▸ TEXTO APRESENTADO

-=-=-=-=-

O globo, n. 30749, 14/10/2017. PAÍS, p.6

MORO DÁ 48H PARA LULA ENTREGAR RECIBOS ORIGINAIS DE ALUGUEL

 THIAGO HERDY

 

 

 

Para MPF, documentos teriam sido produzidos para enganar Justiça

 

O juiz Sergio Moro, da 13ª Vara Federal, em Curitiba, deu um prazo de 48 horas para que a defesa do ex-presidente Lula entregue na Justiça Federal em Curitiba os recibos originais de aluguel do apartamento vizinho àquele onde mora atualmente o político petista. De acordo com o Ministério Público Federal (MPF), o apartamento 121 do edifício Green Hill, em São Bernardo do Campo (SP), teria sido adquirido com recursos da empreiteira Odebrecht.

A defesa de Lula havia solicitado que a entrega dos recibos ocorresse em audiência formal e com a presença de peritos, com o intuito de constatar o estado dos recibos e a “ausência de rasuras”. Ontem, Moro determinou a entrega do material na secretaria, mas entendeu ser desnecessárias audiência formal e a presença de peritos. O MPF suspeita que os documentos tenham sido produzidos apenas para dar aparente legalidade à operação imobiliária.

 

DEFESA QUERIA AUDIÊNCIA

“A defesa tem a posse dos recibos e pode extrair cópias antes de entregá-los, o que já é medida suficiente para prevenir qualquer chance de adulteração superveniente, ainda que seja surpreendente que isso seja aventado pela defesa”, escreveu o juiz em despacho.

-=-=-=-=-

▸ O QUE FAZER
Extraia da notícia o trecho que começa nas palavras "DEFESA QUERIA AUDIÊNCIA" e termina depois de "juiz em despacho.", copiando-o sem nenhuma alteração. Os registros não são necessários para trabalhar com a notícia.

▸ DADOS FORNECIDOS
-=-=-=-=-

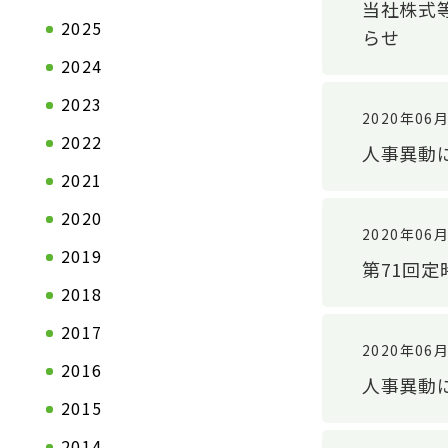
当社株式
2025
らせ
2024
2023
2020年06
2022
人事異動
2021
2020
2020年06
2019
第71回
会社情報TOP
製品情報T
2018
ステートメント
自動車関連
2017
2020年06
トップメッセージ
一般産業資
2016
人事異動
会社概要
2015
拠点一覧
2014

-=-=-=-=-

▸ RESPOSTA DA TAREFA
DEFESA QUERIA AUDIÊNCIA

“A defesa tem a posse dos recibos e pode extrair cópias antes de entregá-los, o que já é medida suficiente para prevenir qualquer chance de adulteração superveniente, ainda que seja surpreendente que isso seja aventado pela defesa”, escreveu o juiz em despacho.